[PASSAGE SHOWN]

——————

It's the use of miniatures and sand. It's a non-verbal approach to therapy when it is too painful to speak. It is a kinesthetic experience, the sheer pleasure of running one's hands through the sand, of handling the miniatures, that often allows for the release of verbal communication.
What makes sandtray fascinating is that no matter which set of theories guide a therapist's work, sandtray can be used within the individual's context.
Actually, the are two terms used for the use of sand and miniatures in therapy: sandtray and sandplay. Sandtray refers to an eclectic usage of this therapy, many modalities of therapy, while sandplay refers specifically to Jungian theory in therapy (if you care to know more, you can look it up).
There are specifications of how large the sand tray needs to be, requirements that it be a blue sand tray. The categories of miniatures with which to begin a collection for use in therapy (people, structures, plants, animals, vehicles, and magical objects—to name a few), the depth of the sand in the tray, and allowing for the use of both wet and dry sand.
There's the symbolism of various objects. Candles symbolize hope and transformation; snakes are a threat. Objects and people may be buried under the sand; flooded sand speaks of a lack of boundaries.
I have a client (who has graciously allowed me to share this anecdote with you) who cannot speak. The pain she carries is so great that it is very scary to speak, to allow it to see the light of day. She is a beautiful human being, sensitive, caring, talented, and deep.
When she saw the new shelves of miniatures, she was overwhelmed by them. She did not want to look at them, to touch them. It was as if the words she had buried inside of her, the stories she would not remember were sitting on the shelves in plain sight. She refused to engage in sandtray even though I thought (what do I know, right?) it would be a way to help her speak, even without words.

——————

[SUPPLIED DATA]
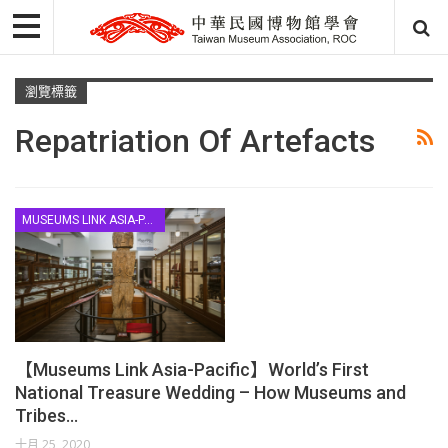
瀏覽標籤
Repatriation Of Artefacts
MUSEUMS LINK ASIA-PACIFIC
【Museums Link Asia-Pacific】World’s First
National Treasure Wedding – How Museums and
Tribes…
十月 25, 2020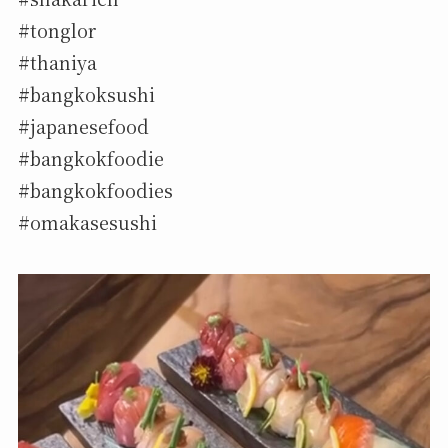
#tonglor
#thaniya
#bangkoksushi
#japanesefood
#bangkokfoodie
#bangkokfoodies
#omakasesushi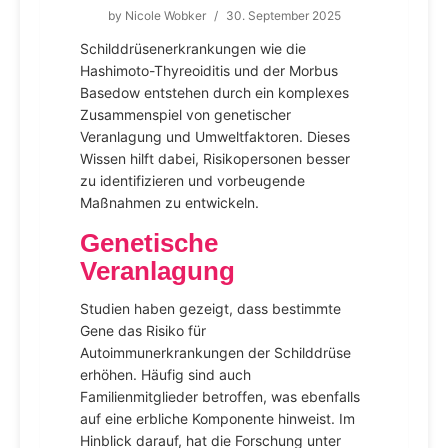
by
Nicole Wobker
/
30. September 2025
Schilddrüsenerkrankungen wie die
Hashimoto-Thyreoiditis und der Morbus
Basedow entstehen durch ein komplexes
Zusammenspiel von genetischer
Veranlagung und Umweltfaktoren. Dieses
Wissen hilft dabei, Risikopersonen besser
zu identifizieren und vorbeugende
Maßnahmen zu entwickeln.
Genetische
Veranlagung
Studien haben gezeigt, dass bestimmte
Gene das Risiko für
Autoimmunerkrankungen der Schilddrüse
erhöhen. Häufig sind auch
Familienmitglieder betroffen, was ebenfalls
auf eine erbliche Komponente hinweist. Im
Hinblick darauf, hat die Forschung unter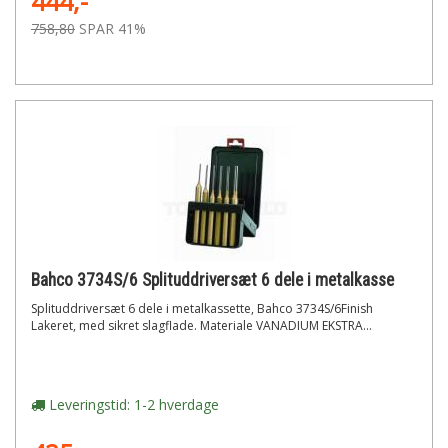
444,-
758,80
SPAR 41%
Bahco 3734S/6 Splituddriversæt 6 dele i metalkasse
Splituddriversæt 6 dele i metalkassette, Bahco 3734S/6Finish
Lakeret, med sikret slagflade. Materiale VANADIUM EKSTRA...
Leveringstid: 1-2 hverdage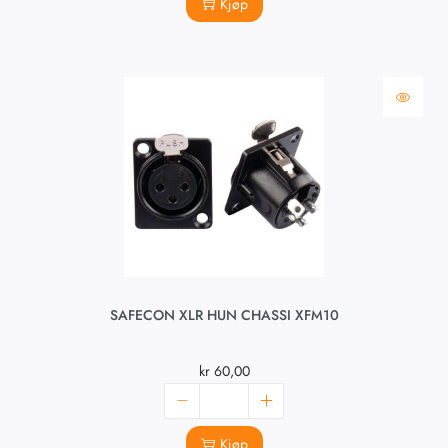
Kjøp
SAFECON XLR HUN CHASSI XFM10
kr
60,00
Kjøp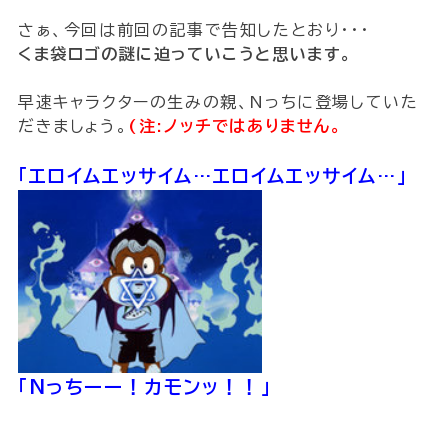
さぁ、今回は前回の記事で告知したとおり・・・
くま袋ロゴの謎に迫っていこうと思います。
早速キャラクターの生みの親、Nっちに登場していた
だきましょう。
(注:ノッチではありません。
「エロイムエッサイム…エロイムエッサイム…」
「Nっちーー！カモンッ！！」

——————

[DIRECTIONS]
(A) Rewrite the passage on sandtray therapy from "Actually, the are" up to and including "lack of boundaries.", putting "figurines" in place of "miniatures".
(B) According to the passage on sandtray therapy, what about sandtray often allows verbal communication to be released?
(C) Name every category of miniatures that the passage on sandtray therapy lists for beginning a collection for therapy.
The items were taken from a different source than the passage.

[ANSWERS TO THE EXERCISE]
(A)
Actually, the are two terms used for the use of sand and figurines in therapy: sandtray and sandplay. Sandtray refers to an eclectic usage of this therapy, many modalities of therapy, while sandplay refers specifically to Jungian theory in therapy (if you care to know more, you can look it up).
There are specifications of how large the sand tray needs to be, requirements that it be a blue sand tray. The categories of figurines with which to begin a collection for use in therapy (people, structures, plants, animals, vehicles, and magical objects—to name a few), the depth of the sand in the tray, and allowing for the use of both wet and dry sand.
There's the symbolism of various objects. Candles symbolize hope and transformation; snakes are a threat. Objects and people may be buried under the sand; flooded sand speaks of a lack of boundaries.

(B) Sandtray is a kinesthetic experience. The sheer pleasure of running one's hands through the sand and handling the miniatures often allows verbal communication to be released.

(C) People, structures, plants, animals, vehicles, magical objects